The Extraordinary General Meeting of Shareholders of Biotrend Çevre ve Enerji Yatırımları Anonim Şirketi ("Company") was held on April 05, 2024, at 10:30 a.m. at Kavacık Mahallesi Ertürk Sokak No.: 3/1 İç Kapı No.: 1 Beykoz/Istanbul, under the supervision of Feyyaz Bal, Ministry Representative assigned by the letters No. 95667781 and dated April 03, 2024, of the Provincial Directorate of Trade of Istanbul Governorship.

The invitation to the Extraordinary General Meeting of Shareholders was announced on issue No. 11043 dated March 14, 2024, of the Turkish Trade Registry Gazette, our Company website www.biotrendenerji.com.tr, the Public Disclosure Platform, and the Electronic General Meeting System within the designated legal period in accordance with the Turkish Commercial Code, the Capital Market Law, the Company's Articles of Association, and the provisions of the relevant legislation.

Upon examining the list of attendees, it was noted that, out of the total 500,000,000 (five hundred million) shares corresponding to the total Company capital worth 500,000,000 Turkish lira, 49,086 shares corresponding to Company capital worth 49,086 Turkish lira were represented in person, 47.768.851,037 shares corresponding to Company capital worth 47.768.851,037 Turkish lira by entrusted representative and 273.109.421,132 shares corresponding to Company capital worth 273.109.421,132 Turkish lira were represented by proxy. Thus, a total of 320.927.358,169 shares corresponding to Company capital worth 320.927.358,169 Turkish lira were represented at the meeting. As per Article 1527 of the Turkish Commercial Code and the relevant legislation, it was found that preparations for the Electronic General Meeting were carried out in compliance with the legislation.

◆ **Task to complete**: From the meeting report above, pull out the passage starting with "The invitation to" and going on through "the relevant legislation.", word for word.

◆ **Supplied material**:
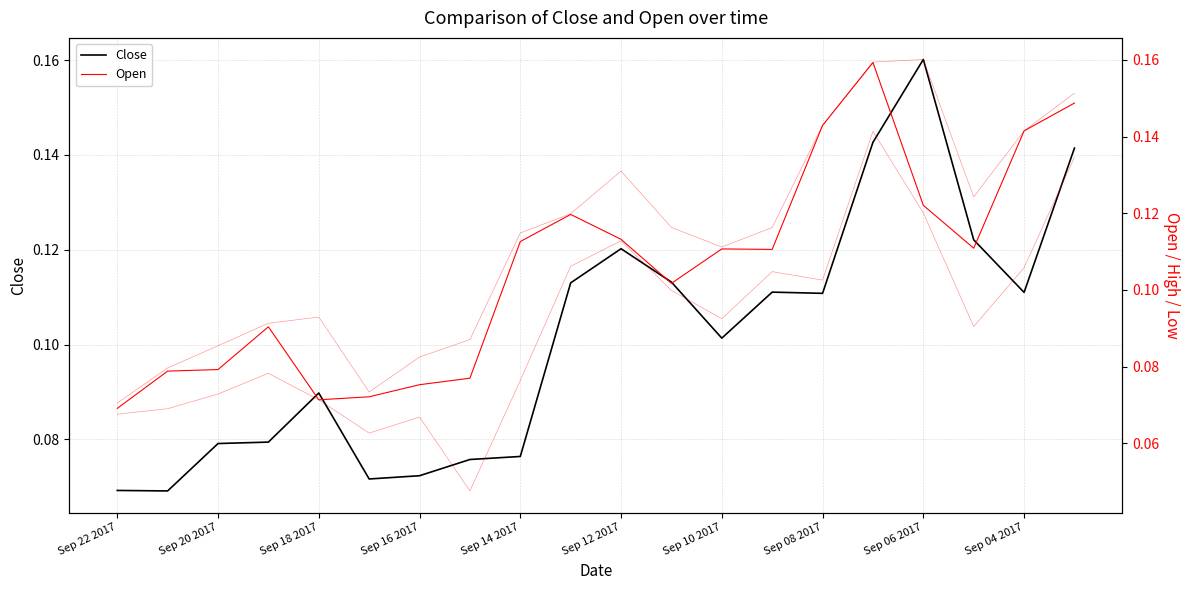

Which series has the widest spread of values?

Low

◆ **Reply**:
The invitation to the Extraordinary General Meeting of Shareholders was announced on issue No. 11043 dated March 14, 2024, of the Turkish Trade Registry Gazette, our Company website www.biotrendenerji.com.tr, the Public Disclosure Platform, and the Electronic General Meeting System within the designated legal period in accordance with the Turkish Commercial Code, the Capital Market Law, the Company's Articles of Association, and the provisions of the relevant legislation.